Note that there are two types of rugby: Rugby League football is a full-contact sport with 13 players on each team. Ruby union has less contact and 15 players on each team. Right now they have different rules about how transgender women can compete with biological women: Rugby union will adhere to the FINA standards, but right now rugby league uses a testosterone titer (see below).  The International Rugby League, which governs the rugby league version of the sport, may well also revert to the FINA standards.

As noted below, the rules about who can compete in women’s leagues is a confusing farrago depending on the sport. Rules often rely on testosterone titer and duration of treatment, and there is no uniform standard. As the athletic advantages of male puberty apply across nearly every sport, I see no reason not to apply a uniform standard across all sports in which males gain an athletic advantage through puberty. Based on current research, the FINA standard seems to me the best present alternative. It can and should, of course, be re-examined as future research comes in. 

Here are the current standards for transgender women’s participation in various sports as given in the Times:

Olympics The IOC encourages international federations to have their own individual policies and has dropped its previous guidelines for testosterone levels to be below 10 nanomoles (nmol) per litre for 12 months.
Swimming
: Players who have gone through male puberty are not allowed to swim in elite female competition.
Athletics
: World Athletics’ policy is under review but its existing rules state that transgender women can compete in female competition if their testosterone levels have been below 5 nmol per litre for 12 months.
Football
: Fifa is conducting a consultation process but senior figures say it is likely that players who have gone through male puberty would not be able to play in elite female competition, or only with greatly reduced testosterone levels. Decisions are made on a case-by-case basis at present.
Cycling
: The UCI last week cut the maximum testosterone level allowed in transgender women riders to 2.5 nmol per litre instead of five, with a two-year transition period instead of 12 months.
Cricket
: The ECB is reviewing its policy for domestic cricket which allows transgender women to take part in elite female competitions subject to approval by the governing body. The ICC’s policy allows trans women to play women’s cricket at international level if their testosterone level has been under 5 nmol per litre for 12 months.
Rugby union
: Transgender women who transitioned post-puberty and have experienced the biological effects of testosterone during puberty and adolescence cannot currently play women’s rugby.
Rugby league
: The international federation is expected to announce a new policy by the end of the year. At the moment it also has the rule of testosterone levels being below 5 nmol per litre for 12 months.
Tennis
: The ITF also follows the rule of testosterone levels being below 5 nmol per litre for 12 months.

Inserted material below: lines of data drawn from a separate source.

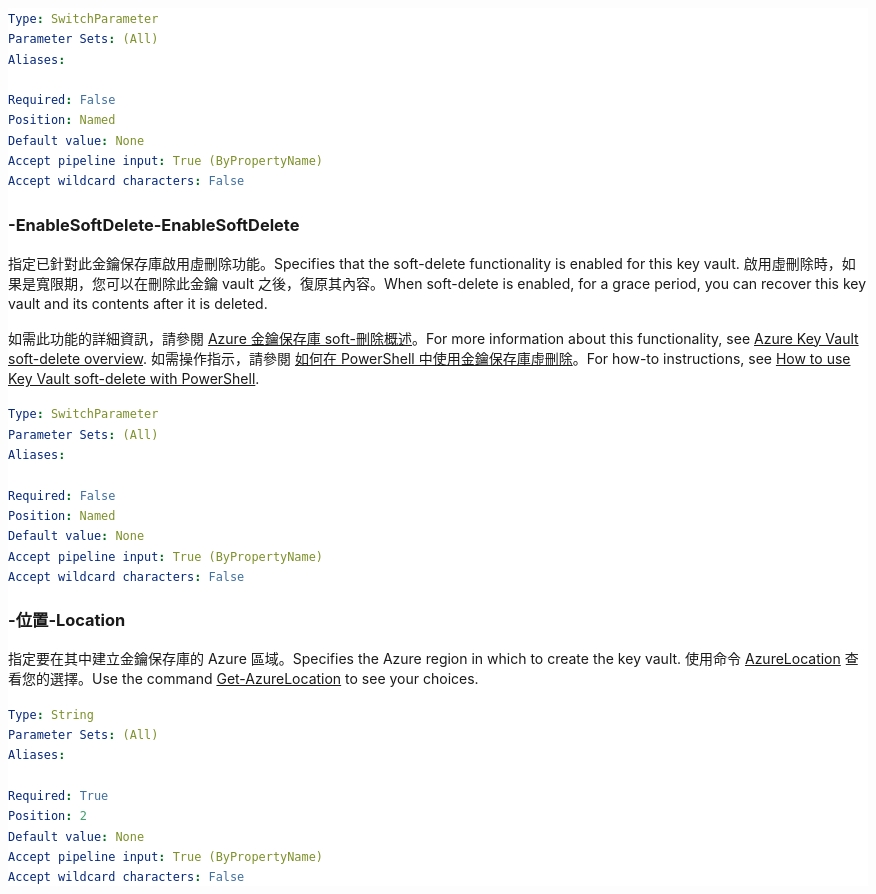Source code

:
 ```yaml
Type: SwitchParameter
Parameter Sets: (All)
Aliases:

Required: False
Position: Named
Default value: None
Accept pipeline input: True (ByPropertyName)
Accept wildcard characters: False
```

### <span data-ttu-id="1ea64-127">-EnableSoftDelete</span><span class="sxs-lookup"><span data-stu-id="1ea64-127">-EnableSoftDelete</span></span>
<span data-ttu-id="1ea64-128">指定已針對此金鑰保存庫啟用虛刪除功能。</span><span class="sxs-lookup"><span data-stu-id="1ea64-128">Specifies that the soft-delete functionality is enabled for this key vault.</span></span> <span data-ttu-id="1ea64-129">啟用虛刪除時，如果是寬限期，您可以在刪除此金鑰 vault 之後，復原其內容。</span><span class="sxs-lookup"><span data-stu-id="1ea64-129">When soft-delete is enabled, for a grace period, you can recover this key vault and its contents after it is deleted.</span></span>

<span data-ttu-id="1ea64-130">如需此功能的詳細資訊，請參閱 [Azure 金鑰保存庫 soft-刪除概述](https://docs.microsoft.com/azure/key-vault/key-vault-ovw-soft-delete)。</span><span class="sxs-lookup"><span data-stu-id="1ea64-130">For more information about this functionality, see [Azure Key Vault soft-delete overview](https://docs.microsoft.com/azure/key-vault/key-vault-ovw-soft-delete).</span></span> <span data-ttu-id="1ea64-131">如需操作指示，請參閱 [如何在 PowerShell 中使用金鑰保存庫虛刪除](https://docs.microsoft.com/azure/key-vault/key-vault-soft-delete-powershell)。</span><span class="sxs-lookup"><span data-stu-id="1ea64-131">For how-to instructions, see [How to use Key Vault soft-delete with PowerShell](https://docs.microsoft.com/azure/key-vault/key-vault-soft-delete-powershell).</span></span>

```yaml
Type: SwitchParameter
Parameter Sets: (All)
Aliases:

Required: False
Position: Named
Default value: None
Accept pipeline input: True (ByPropertyName)
Accept wildcard characters: False
```

### <span data-ttu-id="1ea64-132">-位置</span><span class="sxs-lookup"><span data-stu-id="1ea64-132">-Location</span></span>
<span data-ttu-id="1ea64-133">指定要在其中建立金鑰保存庫的 Azure 區域。</span><span class="sxs-lookup"><span data-stu-id="1ea64-133">Specifies the Azure region in which to create the key vault.</span></span> <span data-ttu-id="1ea64-134">使用命令 [AzureLocation](https://docs.microsoft.com/powershell/module/Azure/Get-AzureLocation) 查看您的選擇。</span><span class="sxs-lookup"><span data-stu-id="1ea64-134">Use the command [Get-AzureLocation](https://docs.microsoft.com/powershell/module/Azure/Get-AzureLocation) to see your choices.</span></span>

```yaml
Type: String
Parameter Sets: (All)
Aliases:

Required: True
Position: 2
Default value: None
Accept pipeline input: True (ByPropertyName)
Accept wildcard characters: False
```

As far as I know, the American Civil Liberties Union hasn’t yet weighed in on the FINA swimming guidelines, but if you look at their page of assertions about transgender athletes, it’s likely they’ll raise a ruckus.

Here are the four FACTS asserted by the ACLU in large, bold type:

FACT: Including trans athletes will benefit everyone.

FACT: Trans athletes do not have an unfair advantage in sports

FACT: Trans girls are girls.

FACT: Trans people belong on the same teams as other students.

None of these are facts; they are all opinions, and the first and second opinions can in principle be tested.  But I’ll leave the ACLU alone for now. By dying on this hill, they’re only making themselves look bad.